What to look out for in prospective inclusive employers.
Looking for a new job may seem to be a straightforward process: go to a job board; find an ad with job description that catches your interest; send in an application with the hope of securing an interview.
But if you're a transgender person, a mother returning to work after raising young kids, a person with a physical or intellectual disability or a career person 55 years and over it's likely you'll think twice before sending in a job application.
A range of questions like "Will this company accept me for who I am?", "Will I be allowed flexible hours and work arrangements so that I can still take care of my kids?", "How accessible is the office and is the company willing to make some changes to accommodate me?" may cloud a person's motivation to apply for a job.
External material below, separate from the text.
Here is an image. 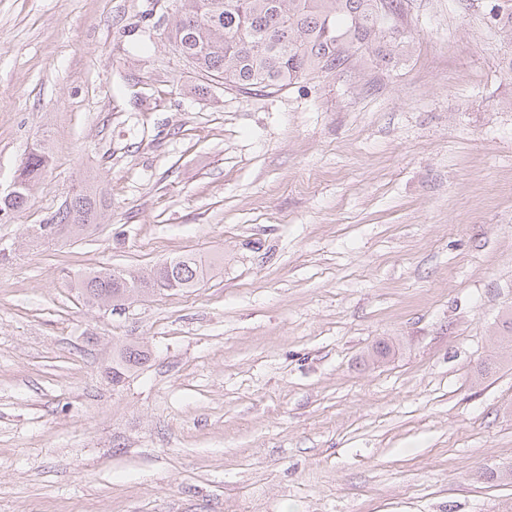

In the absence of direct answers from an employer some jobseekers begin a lengthy process to investigate if a company is safe, accessible and welcoming of diverse candidates. Public record of policies, practices or other clues help paint a picture of a company's inclusive culture. Nowadays companies are increasingly publishing videos and blog posts on social media that expound their values and virtues.
However, online searches usually yield results on corporate inclusivity in America, Australia or Europe. The number of companies sharing meaningful examples of inclusive workplace practices in Asia are relatively few. Stories on how small-to-medium enterprises (SMEs) in Asia adopt a diversity and inclusion strategy are even rarer.
The scarcity of corporate inclusivity stories in Asia presents a problem for jobseekers whose minimum expectation of their employer is that they be safe, accessible and welcoming of diverse talent. According to research for Deloitte the number of jobseekers expecting employers to be inclusive is rising fast.
A lack of clues about a company’s diversity and inclusion strategy oftentimes is reason for some jobseekers to abandon a job application completely. Other jobseekers may venture making a job application but struggle to ask questions about inclusivity during an interview fearing negative repercussions.